**Required work:**
1. Transcribe the passage on gene therapy below, starting with "Principles of gene" and going on through "is so limited.".
2. Pick up the passage on the principles of gene therapy, which appears below ahead of the rows, and carry it on past its last sentence.

Principles of gene therapy
Another aim of contemporary research is to combat diseases of this sort by replacing or repairing the malfunctioning gene. This would be achieved not by interfering with DNA in egg cells or spermatozoa, as with transgenic animals, but by altering genes in particular tissues of the body. Although the latter (somatic gene therapy) would help only the individual being treated, the former (germ line therapy) is not considered a legitimate target for human medicine, at least in the foreseeable future (38). Although it could prevent a serious inherited disease in future generations, therapy of this sort raises serious ethical issues while our understanding of human genetics is so limited.
The goal of somatic gene therapy is to overcome congenital diseases caused by defects in genes that normally produce particular enzymes or other proteins. One example is the thalassemia, which occurs when bone marrow cells destined to become red blood cells fail to make haemoglobin properly. Here and in similar conditions, the objective would be to reinstate formation of the missing protein by correcting or compensating for the underlying genetic deficiency.

**Data supplied:**
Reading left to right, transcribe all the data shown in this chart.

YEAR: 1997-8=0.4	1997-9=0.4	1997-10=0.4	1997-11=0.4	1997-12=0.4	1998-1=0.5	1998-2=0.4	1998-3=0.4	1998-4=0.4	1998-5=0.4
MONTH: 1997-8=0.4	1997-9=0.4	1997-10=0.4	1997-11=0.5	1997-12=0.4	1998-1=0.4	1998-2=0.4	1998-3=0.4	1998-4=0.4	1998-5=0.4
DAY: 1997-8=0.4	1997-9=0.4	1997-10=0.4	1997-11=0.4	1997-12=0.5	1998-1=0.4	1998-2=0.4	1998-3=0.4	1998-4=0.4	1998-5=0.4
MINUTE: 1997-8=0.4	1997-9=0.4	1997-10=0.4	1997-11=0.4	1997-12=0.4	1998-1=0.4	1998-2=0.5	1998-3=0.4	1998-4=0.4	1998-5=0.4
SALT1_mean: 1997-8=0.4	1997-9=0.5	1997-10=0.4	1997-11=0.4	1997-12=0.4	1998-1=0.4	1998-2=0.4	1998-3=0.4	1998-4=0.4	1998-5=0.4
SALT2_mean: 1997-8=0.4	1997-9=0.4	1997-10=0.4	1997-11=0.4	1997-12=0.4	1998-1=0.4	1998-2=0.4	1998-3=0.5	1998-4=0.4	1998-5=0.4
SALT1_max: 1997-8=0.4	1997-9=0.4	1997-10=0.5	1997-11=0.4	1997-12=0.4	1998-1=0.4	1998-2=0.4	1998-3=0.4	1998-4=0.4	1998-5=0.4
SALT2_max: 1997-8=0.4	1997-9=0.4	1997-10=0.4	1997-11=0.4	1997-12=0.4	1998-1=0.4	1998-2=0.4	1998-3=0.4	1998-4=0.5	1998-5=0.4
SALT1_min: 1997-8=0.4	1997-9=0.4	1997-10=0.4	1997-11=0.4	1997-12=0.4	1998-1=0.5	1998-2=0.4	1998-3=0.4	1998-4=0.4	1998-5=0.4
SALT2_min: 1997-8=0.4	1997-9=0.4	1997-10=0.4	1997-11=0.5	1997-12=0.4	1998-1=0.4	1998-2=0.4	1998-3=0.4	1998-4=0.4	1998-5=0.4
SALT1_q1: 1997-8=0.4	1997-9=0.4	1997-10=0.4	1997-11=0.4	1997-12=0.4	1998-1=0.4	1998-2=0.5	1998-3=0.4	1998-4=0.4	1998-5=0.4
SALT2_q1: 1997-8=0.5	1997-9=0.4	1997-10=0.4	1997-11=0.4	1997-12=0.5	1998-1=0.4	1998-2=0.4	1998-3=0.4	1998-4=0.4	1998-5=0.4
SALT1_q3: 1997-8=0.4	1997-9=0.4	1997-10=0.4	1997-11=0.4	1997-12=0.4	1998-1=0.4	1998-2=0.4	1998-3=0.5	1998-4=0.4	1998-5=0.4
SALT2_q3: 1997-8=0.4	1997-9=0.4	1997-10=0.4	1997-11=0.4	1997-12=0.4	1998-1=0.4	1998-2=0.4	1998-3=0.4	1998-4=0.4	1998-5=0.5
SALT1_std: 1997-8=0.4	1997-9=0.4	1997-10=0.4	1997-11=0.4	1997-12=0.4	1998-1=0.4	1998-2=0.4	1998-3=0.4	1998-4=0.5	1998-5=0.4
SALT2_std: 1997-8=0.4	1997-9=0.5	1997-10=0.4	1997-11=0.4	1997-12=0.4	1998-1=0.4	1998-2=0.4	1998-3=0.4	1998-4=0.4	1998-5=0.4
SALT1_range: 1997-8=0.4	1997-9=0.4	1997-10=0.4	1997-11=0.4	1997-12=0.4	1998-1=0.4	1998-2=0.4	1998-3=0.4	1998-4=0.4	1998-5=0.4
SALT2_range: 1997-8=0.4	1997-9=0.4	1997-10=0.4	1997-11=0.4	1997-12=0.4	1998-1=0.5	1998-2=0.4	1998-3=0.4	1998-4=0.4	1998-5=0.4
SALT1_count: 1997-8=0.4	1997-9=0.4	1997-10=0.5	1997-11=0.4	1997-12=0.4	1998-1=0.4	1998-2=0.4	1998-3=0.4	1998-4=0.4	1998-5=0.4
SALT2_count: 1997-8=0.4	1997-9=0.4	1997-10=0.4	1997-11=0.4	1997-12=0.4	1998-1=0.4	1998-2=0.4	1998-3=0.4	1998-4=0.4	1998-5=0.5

**Per-task answers:**
1.
Principles of gene therapy
Another aim of contemporary research is to combat diseases of this sort by replacing or repairing the malfunctioning gene. This would be achieved not by interfering with DNA in egg cells or spermatozoa, as with transgenic animals, but by altering genes in particular tissues of the body. Although the latter (somatic gene therapy) would help only the individual being treated, the former (germ line therapy) is not considered a legitimate target for human medicine, at least in the foreseeable future (38). Although it could prevent a serious inherited disease in future generations, therapy of this sort raises serious ethical issues while our understanding of human genetics is so limited.

2.
For somatic and germ line gene therapy, three tactical approaches might be used to overcome genetic malfunctions. The first is to replace mutant genes, which fail to do their job properly, with normal ones. Conditions to be treated must have been identified and cloned, and techniques would be required for ejecting the aberrant gene and splicing in a normal version. A second alternative is to alter a malfunctioning gene to correct its erroneous message. Although this appears at least as difficult as the replacing of a faulty gene, genetic sequences have been modified in several different types of mammalian cell. The most promising approach at the moment is to introduce a fully functional gene into a cell without first removing or changing the resident, non-functional mutant gene. Whatever the technique adopted, the gene would have to be inserted into cells in the affected tissue. This is clearly a much simpler prospect for a tissue such as blood or bone marrow, which can be removed, treated in the laboratory and re-injected, than for tissues such as liver, lungs or brain.
Conclusion
Genetic improvement of animals is a continuous and complex process. Genome research is now progressing at an astonishing pace. The application of molecular biology is revolutionizing our understanding of the genetic contribution to livestock improvement. During the last ten years, molecular biology has ushered a revolution in medical genetics. Knowing the basis of a disease may lead to better therapy. There are now several large-scale collaborative research groups for different species who have undertaken genome research in the medical field.